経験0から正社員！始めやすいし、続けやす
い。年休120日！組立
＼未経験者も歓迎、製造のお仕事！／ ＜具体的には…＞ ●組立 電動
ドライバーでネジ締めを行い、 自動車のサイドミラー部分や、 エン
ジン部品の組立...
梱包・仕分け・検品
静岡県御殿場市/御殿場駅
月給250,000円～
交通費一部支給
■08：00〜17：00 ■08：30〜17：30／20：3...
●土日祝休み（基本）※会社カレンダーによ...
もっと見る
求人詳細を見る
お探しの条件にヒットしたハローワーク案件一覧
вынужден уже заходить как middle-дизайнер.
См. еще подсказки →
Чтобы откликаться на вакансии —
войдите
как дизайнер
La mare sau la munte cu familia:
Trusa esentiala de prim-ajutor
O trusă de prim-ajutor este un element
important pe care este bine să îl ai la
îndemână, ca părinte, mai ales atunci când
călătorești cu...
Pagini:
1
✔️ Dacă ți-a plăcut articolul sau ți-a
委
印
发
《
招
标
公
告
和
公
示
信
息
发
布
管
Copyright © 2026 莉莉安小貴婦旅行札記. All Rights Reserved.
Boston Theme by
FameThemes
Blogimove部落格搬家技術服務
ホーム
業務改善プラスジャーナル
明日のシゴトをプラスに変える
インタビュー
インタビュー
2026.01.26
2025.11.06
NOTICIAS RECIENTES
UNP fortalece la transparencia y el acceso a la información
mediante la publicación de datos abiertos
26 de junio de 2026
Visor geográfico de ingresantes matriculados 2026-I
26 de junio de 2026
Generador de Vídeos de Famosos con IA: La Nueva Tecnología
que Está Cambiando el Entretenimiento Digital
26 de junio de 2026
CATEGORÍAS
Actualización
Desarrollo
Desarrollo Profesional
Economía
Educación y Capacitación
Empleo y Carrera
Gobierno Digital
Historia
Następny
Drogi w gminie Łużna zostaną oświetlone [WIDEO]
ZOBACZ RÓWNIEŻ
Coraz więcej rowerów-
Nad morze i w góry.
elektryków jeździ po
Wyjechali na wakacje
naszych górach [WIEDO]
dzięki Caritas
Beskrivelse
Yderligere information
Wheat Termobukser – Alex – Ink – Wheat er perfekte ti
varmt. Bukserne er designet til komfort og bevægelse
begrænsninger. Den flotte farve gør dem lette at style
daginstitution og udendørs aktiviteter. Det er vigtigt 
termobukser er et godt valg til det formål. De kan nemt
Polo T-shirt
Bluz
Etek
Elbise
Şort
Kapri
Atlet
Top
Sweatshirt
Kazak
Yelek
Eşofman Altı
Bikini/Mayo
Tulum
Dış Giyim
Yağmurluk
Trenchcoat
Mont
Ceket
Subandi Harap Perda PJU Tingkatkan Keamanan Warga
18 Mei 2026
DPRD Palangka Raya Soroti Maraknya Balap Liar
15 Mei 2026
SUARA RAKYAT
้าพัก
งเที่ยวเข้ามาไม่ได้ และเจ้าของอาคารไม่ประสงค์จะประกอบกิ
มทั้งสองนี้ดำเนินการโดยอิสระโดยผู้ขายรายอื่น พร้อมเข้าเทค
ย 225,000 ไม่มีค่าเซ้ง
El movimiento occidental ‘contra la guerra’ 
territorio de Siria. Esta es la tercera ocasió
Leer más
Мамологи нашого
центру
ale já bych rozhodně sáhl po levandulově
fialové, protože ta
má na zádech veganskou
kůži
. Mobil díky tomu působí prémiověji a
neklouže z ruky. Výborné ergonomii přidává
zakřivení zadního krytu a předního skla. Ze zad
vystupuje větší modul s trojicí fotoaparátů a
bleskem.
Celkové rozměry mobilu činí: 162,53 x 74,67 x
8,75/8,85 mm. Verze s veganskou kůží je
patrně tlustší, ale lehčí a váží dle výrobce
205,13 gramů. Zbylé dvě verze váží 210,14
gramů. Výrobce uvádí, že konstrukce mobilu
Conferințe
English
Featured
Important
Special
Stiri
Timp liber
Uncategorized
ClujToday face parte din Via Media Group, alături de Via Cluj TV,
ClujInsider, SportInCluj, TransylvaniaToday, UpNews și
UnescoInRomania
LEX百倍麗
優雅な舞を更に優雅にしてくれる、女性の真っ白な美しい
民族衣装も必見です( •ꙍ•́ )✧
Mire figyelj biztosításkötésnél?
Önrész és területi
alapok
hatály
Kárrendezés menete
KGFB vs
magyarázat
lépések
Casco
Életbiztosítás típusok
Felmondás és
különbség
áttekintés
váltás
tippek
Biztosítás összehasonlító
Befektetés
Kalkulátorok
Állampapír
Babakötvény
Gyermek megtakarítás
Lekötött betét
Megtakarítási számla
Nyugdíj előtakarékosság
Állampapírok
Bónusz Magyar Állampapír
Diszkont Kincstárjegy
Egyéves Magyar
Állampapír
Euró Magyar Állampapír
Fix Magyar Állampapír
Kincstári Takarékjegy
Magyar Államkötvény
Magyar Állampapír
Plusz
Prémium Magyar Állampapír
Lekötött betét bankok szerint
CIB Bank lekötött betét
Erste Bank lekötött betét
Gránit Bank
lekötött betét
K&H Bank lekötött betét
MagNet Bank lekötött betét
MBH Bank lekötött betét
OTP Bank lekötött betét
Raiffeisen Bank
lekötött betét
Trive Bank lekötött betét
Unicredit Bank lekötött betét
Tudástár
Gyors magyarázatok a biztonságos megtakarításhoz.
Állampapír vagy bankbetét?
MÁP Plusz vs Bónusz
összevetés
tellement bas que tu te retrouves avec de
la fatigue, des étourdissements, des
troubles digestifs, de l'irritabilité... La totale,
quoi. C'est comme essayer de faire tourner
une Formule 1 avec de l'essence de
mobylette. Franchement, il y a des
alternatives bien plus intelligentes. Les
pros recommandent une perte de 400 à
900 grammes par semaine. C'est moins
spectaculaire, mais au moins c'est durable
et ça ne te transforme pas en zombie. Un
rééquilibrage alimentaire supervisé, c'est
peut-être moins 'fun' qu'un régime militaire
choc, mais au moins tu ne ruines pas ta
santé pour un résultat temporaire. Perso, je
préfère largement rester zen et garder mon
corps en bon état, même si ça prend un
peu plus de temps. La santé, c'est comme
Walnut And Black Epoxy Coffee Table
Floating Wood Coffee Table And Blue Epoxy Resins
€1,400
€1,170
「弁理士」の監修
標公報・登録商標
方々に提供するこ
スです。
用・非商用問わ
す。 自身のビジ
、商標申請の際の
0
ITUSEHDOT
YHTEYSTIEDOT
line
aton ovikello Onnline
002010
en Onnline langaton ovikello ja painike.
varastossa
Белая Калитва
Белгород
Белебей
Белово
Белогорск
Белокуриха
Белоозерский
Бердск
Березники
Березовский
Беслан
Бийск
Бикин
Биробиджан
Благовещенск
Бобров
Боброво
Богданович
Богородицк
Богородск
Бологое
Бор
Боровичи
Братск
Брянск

# PROBLEM
Set out the lines above as a numbered list, leaving out any blank lines.

# RESULT
1. 経験0から正社員！始めやすいし、続けやす
2. い。年休120日！組立
3. ＼未経験者も歓迎、製造のお仕事！／ ＜具体的には…＞ ●組立 電動
4. ドライバーでネジ締めを行い、 自動車のサイドミラー部分や、 エン
5. ジン部品の組立...
6. 梱包・仕分け・検品
7. 静岡県御殿場市/御殿場駅
8. 月給250,000円～
9. 交通費一部支給
10. ■08：00〜17：00 ■08：30〜17：30／20：3...
11. ●土日祝休み（基本）※会社カレンダーによ...
12. もっと見る
13. 求人詳細を見る
14. お探しの条件にヒットしたハローワーク案件一覧
15. вынужден уже заходить как middle-дизайнер.
16. См. еще подсказки →
17. Чтобы откликаться на вакансии —
18. войдите
19. как дизайнер
20. La mare sau la munte cu familia:
21. Trusa esentiala de prim-ajutor
22. O trusă de prim-ajutor este un element
23. important pe care este bine să îl ai la
24. îndemână, ca părinte, mai ales atunci când
25. călătorești cu...
26. Pagini:
27. 1
28. ✔️ Dacă ți-a plăcut articolul sau ți-a
29. 委
30. 印
31. 发
32. 《
33. 招
34. 标
35. 公
36. 告
37. 和
38. 公
39. 示
40. 信
41. 息
42. 发
43. 布
44. 管
45. Copyright © 2026 莉莉安小貴婦旅行札記. All Rights Reserved.
46. Boston Theme by
47. FameThemes
48. Blogimove部落格搬家技術服務
49. ホーム
50. 業務改善プラスジャーナル
51. 明日のシゴトをプラスに変える
52. インタビュー
53. インタビュー
54. 2026.01.26
55. 2025.11.06
56. NOTICIAS RECIENTES
57. UNP fortalece la transparencia y el acceso a la información
58. mediante la publicación de datos abiertos
59. 26 de junio de 2026
60. Visor geográfico de ingresantes matriculados 2026-I
61. 26 de junio de 2026
62. Generador de Vídeos de Famosos con IA: La Nueva Tecnología
63. que Está Cambiando el Entretenimiento Digital
64. 26 de junio de 2026
65. CATEGORÍAS
66. Actualización
67. Desarrollo
68. Desarrollo Profesional
69. Economía
70. Educación y Capacitación
71. Empleo y Carrera
72. Gobierno Digital
73. Historia
74. Następny
75. Drogi w gminie Łużna zostaną oświetlone [WIDEO]
76. ZOBACZ RÓWNIEŻ
77. Coraz więcej rowerów-
78. Nad morze i w góry.
79. elektryków jeździ po
80. Wyjechali na wakacje
81. naszych górach [WIEDO]
82. dzięki Caritas
83. Beskrivelse
84. Yderligere information
85. Wheat Termobukser – Alex – Ink – Wheat er perfekte ti
86. varmt. Bukserne er designet til komfort og bevægelse
87. begrænsninger. Den flotte farve gør dem lette at style
88. daginstitution og udendørs aktiviteter. Det er vigtigt 
89. termobukser er et godt valg til det formål. De kan nemt
90. Polo T-shirt
91. Bluz
92. Etek
93. Elbise
94. Şort
95. Kapri
96. Atlet
97. Top
98. Sweatshirt
99. Kazak
100. Yelek
101. Eşofman Altı
102. Bikini/Mayo
103. Tulum
104. Dış Giyim
105. Yağmurluk
106. Trenchcoat
107. Mont
108. Ceket
109. Subandi Harap Perda PJU Tingkatkan Keamanan Warga
110. 18 Mei 2026
111. DPRD Palangka Raya Soroti Maraknya Balap Liar
112. 15 Mei 2026
113. SUARA RAKYAT
114. ้าพัก
115. งเที่ยวเข้ามาไม่ได้ และเจ้าของอาคารไม่ประสงค์จะประกอบกิ
116. มทั้งสองนี้ดำเนินการโดยอิสระโดยผู้ขายรายอื่น พร้อมเข้าเทค
117. ย 225,000 ไม่มีค่าเซ้ง
118. El movimiento occidental ‘contra la guerra’ 
119. territorio de Siria. Esta es la tercera ocasió
120. Leer más
121. Мамологи нашого
122. центру
123. ale já bych rozhodně sáhl po levandulově
124. fialové, protože ta
125. má na zádech veganskou
126. kůži
127. . Mobil díky tomu působí prémiověji a
128. neklouže z ruky. Výborné ergonomii přidává
129. zakřivení zadního krytu a předního skla. Ze zad
130. vystupuje větší modul s trojicí fotoaparátů a
131. bleskem.
132. Celkové rozměry mobilu činí: 162,53 x 74,67 x
133. 8,75/8,85 mm. Verze s veganskou kůží je
134. patrně tlustší, ale lehčí a váží dle výrobce
135. 205,13 gramů. Zbylé dvě verze váží 210,14
136. gramů. Výrobce uvádí, že konstrukce mobilu
137. Conferințe
138. English
139. Featured
140. Important
141. Special
142. Stiri
143. Timp liber
144. Uncategorized
145. ClujToday face parte din Via Media Group, alături de Via Cluj TV,
146. ClujInsider, SportInCluj, TransylvaniaToday, UpNews și
147. UnescoInRomania
148. LEX百倍麗
149. 優雅な舞を更に優雅にしてくれる、女性の真っ白な美しい
150. 民族衣装も必見です( •ꙍ•́ )✧
151. Mire figyelj biztosításkötésnél?
152. Önrész és területi
153. alapok
154. hatály
155. Kárrendezés menete
156. KGFB vs
157. magyarázat
158. lépések
159. Casco
160. Életbiztosítás típusok
161. Felmondás és
162. különbség
163. áttekintés
164. váltás
165. tippek
166. Biztosítás összehasonlító
167. Befektetés
168. Kalkulátorok
169. Állampapír
170. Babakötvény
171. Gyermek megtakarítás
172. Lekötött betét
173. Megtakarítási számla
174. Nyugdíj előtakarékosság
175. Állampapírok
176. Bónusz Magyar Állampapír
177. Diszkont Kincstárjegy
178. Egyéves Magyar
179. Állampapír
180. Euró Magyar Állampapír
181. Fix Magyar Állampapír
182. Kincstári Takarékjegy
183. Magyar Államkötvény
184. Magyar Állampapír
185. Plusz
186. Prémium Magyar Állampapír
187. Lekötött betét bankok szerint
188. CIB Bank lekötött betét
189. Erste Bank lekötött betét
190. Gránit Bank
191. lekötött betét
192. K&H Bank lekötött betét
193. MagNet Bank lekötött betét
194. MBH Bank lekötött betét
195. OTP Bank lekötött betét
196. Raiffeisen Bank
197. lekötött betét
198. Trive Bank lekötött betét
199. Unicredit Bank lekötött betét
200. Tudástár
201. Gyors magyarázatok a biztonságos megtakarításhoz.
202. Állampapír vagy bankbetét?
203. MÁP Plusz vs Bónusz
204. összevetés
205. tellement bas que tu te retrouves avec de
206. la fatigue, des étourdissements, des
207. troubles digestifs, de l'irritabilité... La totale,
208. quoi. C'est comme essayer de faire tourner
209. une Formule 1 avec de l'essence de
210. mobylette. Franchement, il y a des
211. alternatives bien plus intelligentes. Les
212. pros recommandent une perte de 400 à
213. 900 grammes par semaine. C'est moins
214. spectaculaire, mais au moins c'est durable
215. et ça ne te transforme pas en zombie. Un
216. rééquilibrage alimentaire supervisé, c'est
217. peut-être moins 'fun' qu'un régime militaire
218. choc, mais au moins tu ne ruines pas ta
219. santé pour un résultat temporaire. Perso, je
220. préfère largement rester zen et garder mon
221. corps en bon état, même si ça prend un
222. peu plus de temps. La santé, c'est comme
223. Walnut And Black Epoxy Coffee Table
224. Floating Wood Coffee Table And Blue Epoxy Resins
225. €1,400
226. €1,170
227. 「弁理士」の監修
228. 標公報・登録商標
229. 方々に提供するこ
230. スです。
231. 用・非商用問わ
232. す。 自身のビジ
233. 、商標申請の際の
234. 0
235. ITUSEHDOT
236. YHTEYSTIEDOT
237. line
238. aton ovikello Onnline
239. 002010
240. en Onnline langaton ovikello ja painike.
241. varastossa
242. Белая Калитва
243. Белгород
244. Белебей
245. Белово
246. Белогорск
247. Белокуриха
248. Белоозерский
249. Бердск
250. Березники
251. Березовский
252. Беслан
253. Бийск
254. Бикин
255. Биробиджан
256. Благовещенск
257. Бобров
258. Боброво
259. Богданович
260. Богородицк
261. Богородск
262. Бологое
263. Бор
264. Боровичи
265. Братск
266. Брянск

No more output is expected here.